Если бы я сам знал ответ… Если бы я нашел определение тому, что со мной и с ней происходит, то, возможно, избавился бы от дрожи в руках. Правильный диагноз — половина лечения.
— Некогда об этом говорить. Она осталась одна в гостинице и надо, чтобы ее скорее кто-то из наших забрал.
— Вменяема?
— Когда я уехал, она еще спала.
Чудовищно хотелось стиснуть виски до боли — так сильно, чтобы голова наконец-то перестала взрываться. Сотни, тысячи гребаных, противоречивых мыслей плодились и плодились.
Я сейчас чокнусь.
Перед глазами, как назло, застыла безмятежная картина предрассветного утра, когда я, собрав все вещи, напоследок обернулся перед уходом и задержал взгляд на спящей Майе, сбросившей с себя одеяло аж до бедер. Волосы разметались по подушке, одна рука вытянулась в сторону, точно пыталась дотянуться до меня. Обнаженная, прекрасная и моя. Вот кто настоящий ангел, вовсе не я.
Меня по привычке, как и сотни раз прежде, перемкнуло этой ночью. Свою миссию я закончил — полностью изменил Майе жизнь, получил свой заслуженный бонус. И теперь больше не хотел ее. Не мог находиться рядом. Но уйти было дьявольски тяжело, как никогда.
Как это, черт побери, назвать?! Я себя спрашивал миллионы раз, ни на секунду не мог уснуть этой ночью. Лежал рядом, смотрел, как она безмятежно спит… И чувствовал, как меня дико трясет внутри, будто выпил три литра кофе и залил это все бутылкой виски. Ни разу во время гонок ничего подобного не испытывал. Хотелось к ней прикоснуться, прижать к мягкой, нежной коже ладонь — и отдернуть руку, точно от кипятка.

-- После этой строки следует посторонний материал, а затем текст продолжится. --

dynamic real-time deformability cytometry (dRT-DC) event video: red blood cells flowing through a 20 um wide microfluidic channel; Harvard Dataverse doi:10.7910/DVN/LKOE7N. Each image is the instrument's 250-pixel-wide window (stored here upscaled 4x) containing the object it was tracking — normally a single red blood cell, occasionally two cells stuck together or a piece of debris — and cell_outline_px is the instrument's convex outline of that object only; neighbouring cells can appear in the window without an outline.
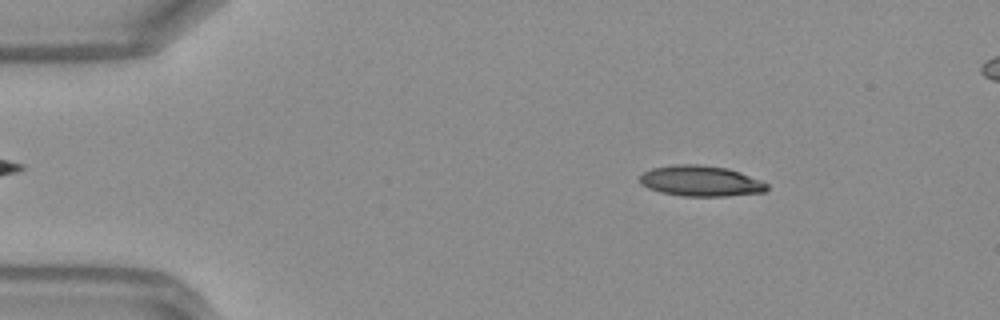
{"species": "Egyptian fruit bat (a non-hibernating species)", "species_latin": "Rousettus aegyptiacus", "temperature_condition": "warm", "stored_images_in_passage": 48, "camera_frame_rate_fps": 3000, "um_per_image_px": 0.085, "frame": {"image": 1, "passage_image": 7, "time_ms": 2.0, "image_size_px": [1000, 320], "cell_outline_px": [[768, 188], [764, 192], [728, 196], [684, 196], [660, 192], [648, 188], [640, 180], [640, 176], [644, 172], [652, 168], [672, 164], [696, 164], [728, 168], [740, 172], [760, 180], [768, 184]], "centroid_in_image_um": [59.57, 15.38], "position_along_channel_um": 25.4, "area_um2": 22.66}}
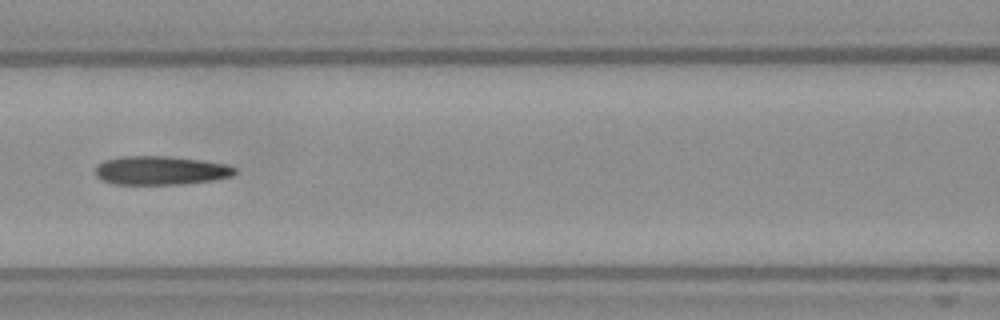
{"frame": {"image": 2, "passage_image": 21, "time_ms": 6.667, "image_size_px": [1000, 320], "cell_outline_px": [[236, 172], [232, 176], [216, 180], [184, 184], [112, 184], [100, 180], [96, 176], [96, 168], [104, 160], [120, 156], [168, 156], [200, 160], [228, 164], [236, 168]], "centroid_in_image_um": [13.67, 14.49], "position_along_channel_um": 152.9, "area_um2": 23.58}}
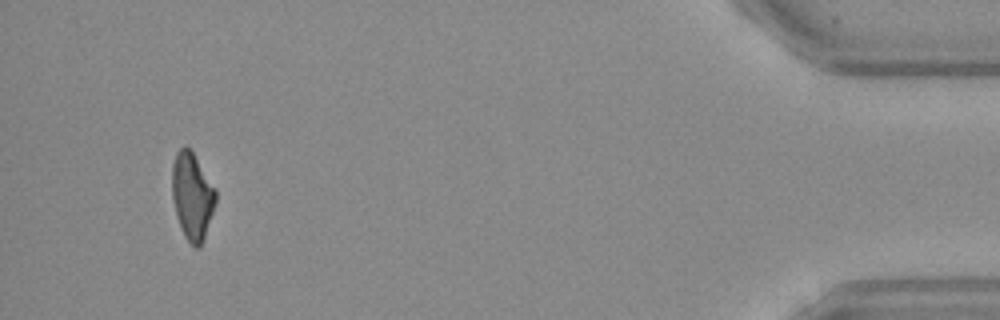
{"frame": {"image": 3, "passage_image": 45, "time_ms": 14.667, "image_size_px": [1000, 320], "cell_outline_px": [[216, 204], [200, 248], [196, 248], [184, 236], [176, 216], [172, 200], [172, 164], [176, 152], [180, 148], [188, 148], [192, 152], [216, 192]], "centroid_in_image_um": [16.31, 16.71], "position_along_channel_um": 418.9, "area_um2": 21.73}}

Мартин явно вышел перекурить — послышался щелчок зажигалки и характерный шумный выдох.
— И какого хрена ты уехал?
— Я не могу остаться рядом с ней… Вышли в отель скорее людей, чтобы они ее доставили в Лагерь. А я… У тебя нет еще какой-то работы по обмену? Мне желательно на месяц-второй уехать подальше. — Я с отвращением слышал свой нервный голос. Меня выкручивало изнутри от понимания того, что творю. — За это время она отойдет, да и познакомится с кем-то из Лагеря… Надо будет позвонить кому-то из друзей, попросить присмотреть за ней.
Друг молча слушал меня, давая понять лишь шумными выдохами дыма то, что он еще не отключился. Но только я сделал паузу, вдруг выдал:
— Возвращайся в гостиницу и вези к нам Майю. Это приказ.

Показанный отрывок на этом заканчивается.